Rob heard of the possible problem via a message on one of the Reddit forums and decided to investigate whether the extension really was in the neighborhood problems. It did not take long before the technician discovered that not only that person collected information from users, but 22 other extensions in the Firefox store shared the same malicious code.
According to Wu, malicious code was found in extensions divided into two categories: while one type of navigational data was collected, sending each address visited by the user to a remote server, a second type, in addition to data collection, permission to execute external code, allowing the extension developer full access to the machine of everyone who had it installed.

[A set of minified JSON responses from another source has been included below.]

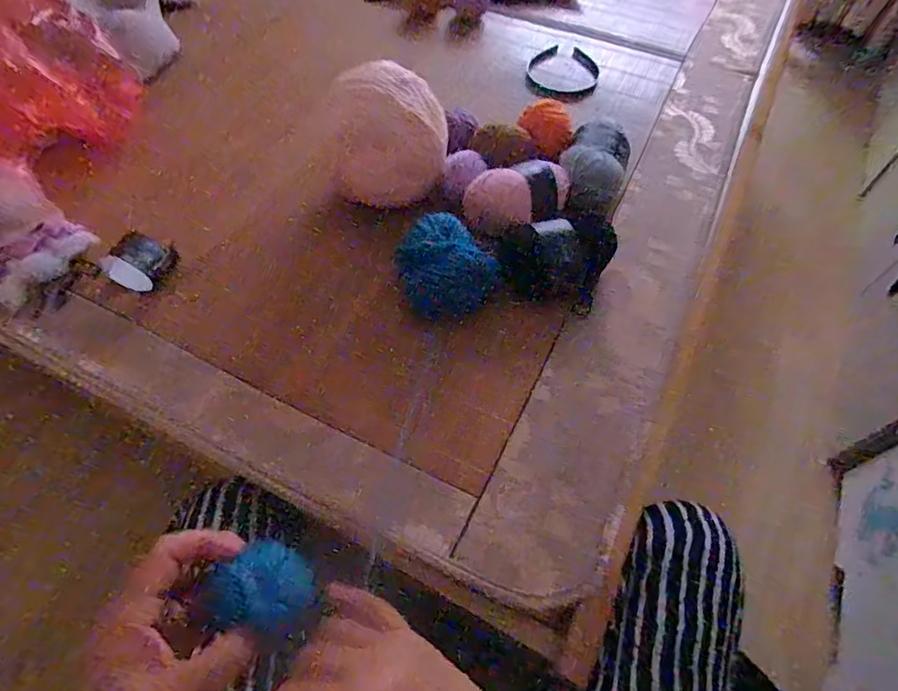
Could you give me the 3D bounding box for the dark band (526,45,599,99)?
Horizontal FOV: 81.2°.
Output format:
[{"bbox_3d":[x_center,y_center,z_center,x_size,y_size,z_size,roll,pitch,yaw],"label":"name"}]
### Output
[{"bbox_3d":[0.182,-0.438,0.830,0.109,0.016,0.124,14,59,7],"label":"dark band"}]

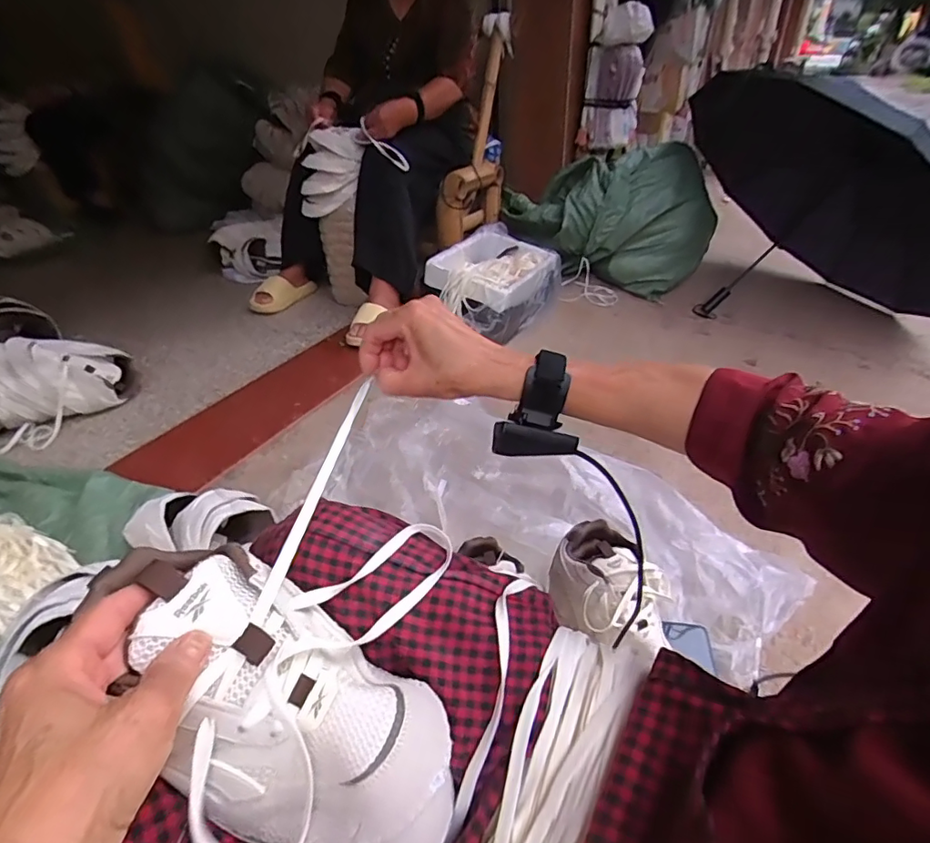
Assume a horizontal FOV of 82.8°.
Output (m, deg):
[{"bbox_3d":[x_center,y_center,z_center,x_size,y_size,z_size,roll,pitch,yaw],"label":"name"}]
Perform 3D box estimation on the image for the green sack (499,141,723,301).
[{"bbox_3d":[0.479,-0.661,1.758,0.683,0.385,0.305,-2,36,0],"label":"green sack"}]

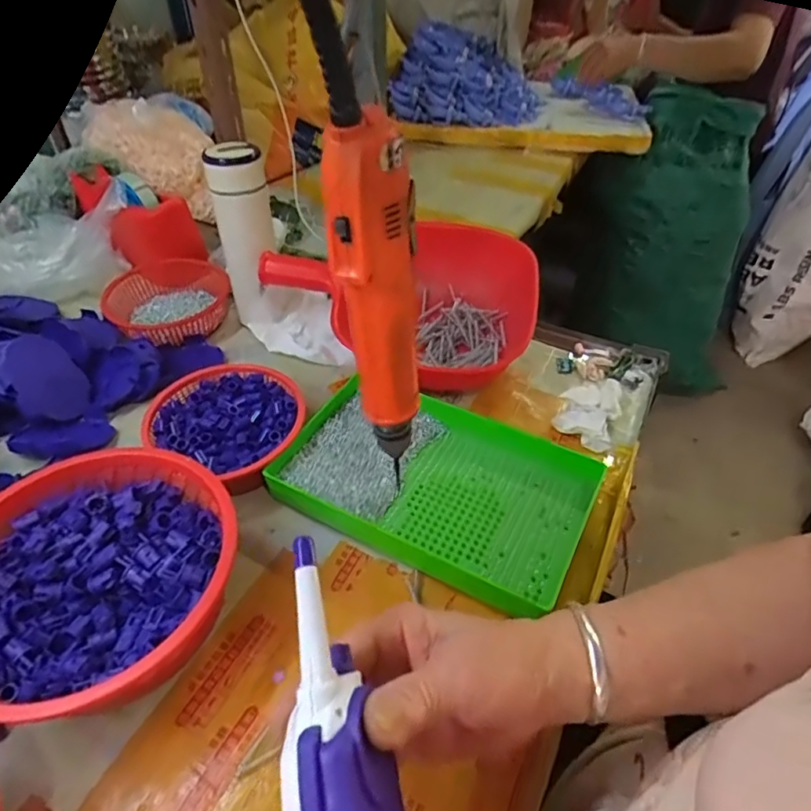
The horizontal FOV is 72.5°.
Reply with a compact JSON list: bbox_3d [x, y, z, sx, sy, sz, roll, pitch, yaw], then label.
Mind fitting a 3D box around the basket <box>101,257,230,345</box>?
[{"bbox_3d":[-0.278,-0.128,0.654,0.128,0.040,0.153,-10,43,-12],"label":"basket"}]

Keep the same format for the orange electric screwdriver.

The best known of these extensions (and that was the focus of the research) is Web Security. Used by more than 220,000 users, it ironically sold itself as a tool to ensure the security of the user's data.
Mozilla has not provided the full list of the name of these failed extensions (only the ID of each of them), but there are several that are used for data protection (in addition to Web security, the list also includes Browser protection, Browser privacy and Browser security) and blocking ads (Popup-Blocker, Popup-Blocker Pro and YouTube Adblocker)
Mozilla has not only removed the 23 Firefox store extensions, but has already disabled them for all computers on which they were installed. If you enter your browser settings, you will see a message that the extension has been disabled for security reasons.
Source: Bleeping Computer
Enter your e-mail address on Canaltech to receive daily updates with the latest news from the world of technology.